In November 2004, a dutch documentary-maker, Theo Van Gogh, was assassinated for producing a short film protesting the abuse of women in some Islamic societies. And then of course, a year later, a cartoon depicting the Prophet Muhammad appeared in a Danish newspaper, prompting the assembly of veritable lynch mobs outside Danish Embassies across Europe and the Muslim world. I say lynch mobs because they were invariably calling for the death of those responsible for the cartoons.

21st century Europe, especially western and central Europe, is home to myriad religious and ethnic communities who share equal rights and responsibilities. There is no escaping the fact that it is only Muslim citizens of these countries who (in large numbers) seem not to be willing to sign up to their responsibilities as citizens of liberal democracies.

President Francois Hollande’s remark that the horror that engulfed his capital city in recent days had “nothing to do with Islam” follows a long line of similar politically correct assurances by other western leaders in the years since 9/11. This is dangerous nonsense. Dangerous because it avoids dealing with the problem, and nonsense because that problem cannot be detached from its root cause: Islam and the way in which it is being interpreted by hundreds of thousands of people who do see hatred of the west and murderous antisemitism as inherently Muslim.

Let’s be clear, this does not mean that every Muslim thinks like that and that we should be declaring a “war on Islam”. The Qu’ran does contain a number of anti-Jewish passages for example, but it is equally true that, for several hundred years, certain verses in the Christian Bible were the foundation, the justification and the excuse for the persecution, expulsion and murder of Jews across Europe. (The Roman Catholic Church did not expunge from its doctrine the belief that all Jews, for all time, are guilty of the murder of Christ until 1965.) No one today would assume that devout Christians are by definition antisemitic, even though they’re still reading the same New Testament verses.

I have a personal appreciation for the beauty and the meaning that religion can bring to one’s life. Neither do I doubt that Islam can and does bring the same beauty and meaning to many of its adherents. But rejecting the facile anti-Muslim rhetoric that colors much of this debate should not mean denying the reality of the contemporary Islamic situation.

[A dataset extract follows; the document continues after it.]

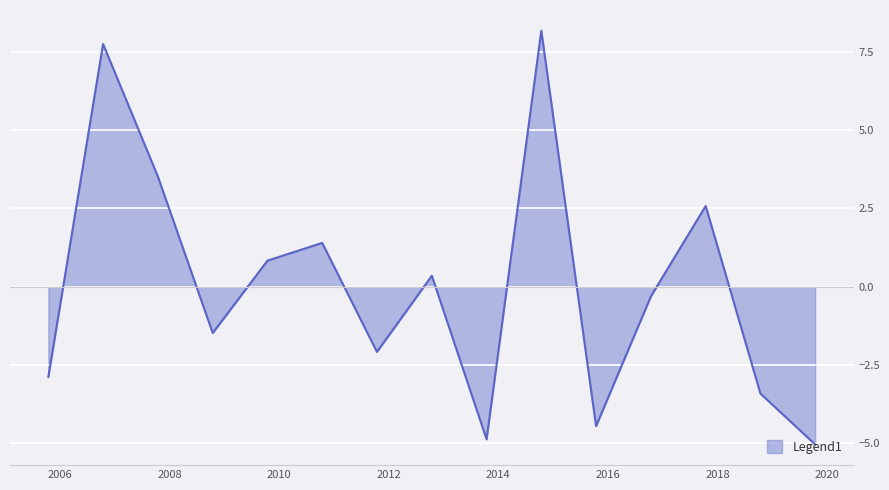

What is the difference between the maximum and minimum values?

13.2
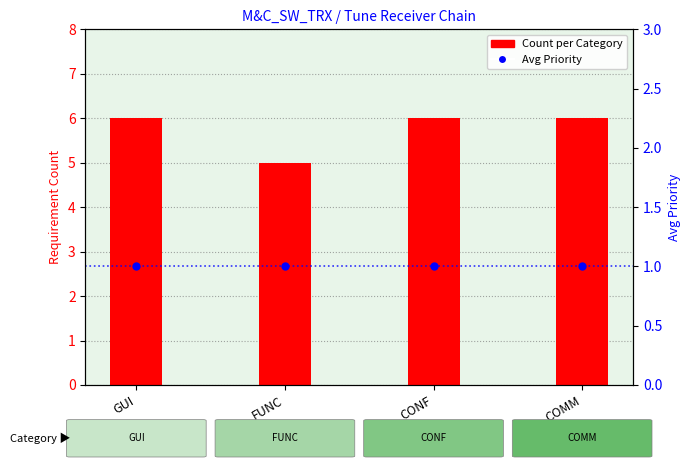

What is the label of the 1st bar from the right?

COMM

There has to be a way for political leaders to abandon the simplistic slogans that are too often their default setting and to make a nuanced distinction between people and ideology. There should be zero tolerance for “revenge attacks” on innocent people, and the appropriate derision at far-right political groups looking to capitalize on the situation by stirring up anti-Muslim hatred. (Besides anything else, no one should think that Le Front National have any more respect for freedom of expression than the Islamists do.) But at the same time, Hollande and Presidents and Prime Ministers across the western world should be calling on Muslim leaders in their countries to not only condemn violence against civilians committed in the name of Islam, but to openly accept the democratic norms of the countries in which they live.

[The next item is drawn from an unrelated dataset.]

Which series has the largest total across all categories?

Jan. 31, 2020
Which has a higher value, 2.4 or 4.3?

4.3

In Europe radicalization among Muslims has been ignored or refuted for too long. Many young Muslims are looking not to the values of their home countries for moral guidance, but to Islam; and increasingly it’s an Islam exported by Saudi Wahabbists and Arab or Pakistani Islamists. From Syria and Iraq in the Middle East, to Nigeria in Africa, Islam is inspiring acts of savagery and barbarity almost unimaginable to the western mind.

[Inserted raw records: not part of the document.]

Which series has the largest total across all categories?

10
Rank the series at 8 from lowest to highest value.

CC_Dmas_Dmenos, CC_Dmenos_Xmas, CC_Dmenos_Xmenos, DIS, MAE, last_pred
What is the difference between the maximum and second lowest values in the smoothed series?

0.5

As long as western leaders continue to act as though the problem is one of a few misguided or easily-led radicals, nothing effective will be done about it. The problem is an ideology. If it were secular – fascism let’s say, no one would have any problem calling it by its name, but because it is bound up in the teachings of a mainstream religion, there is obfuscation and denial.

Enough with the semantics and “this is nothing to do with religion”. No, the problem is not every Muslim, or even most Muslims. But right now, at this juncture in history, the problem is most definitely Islam.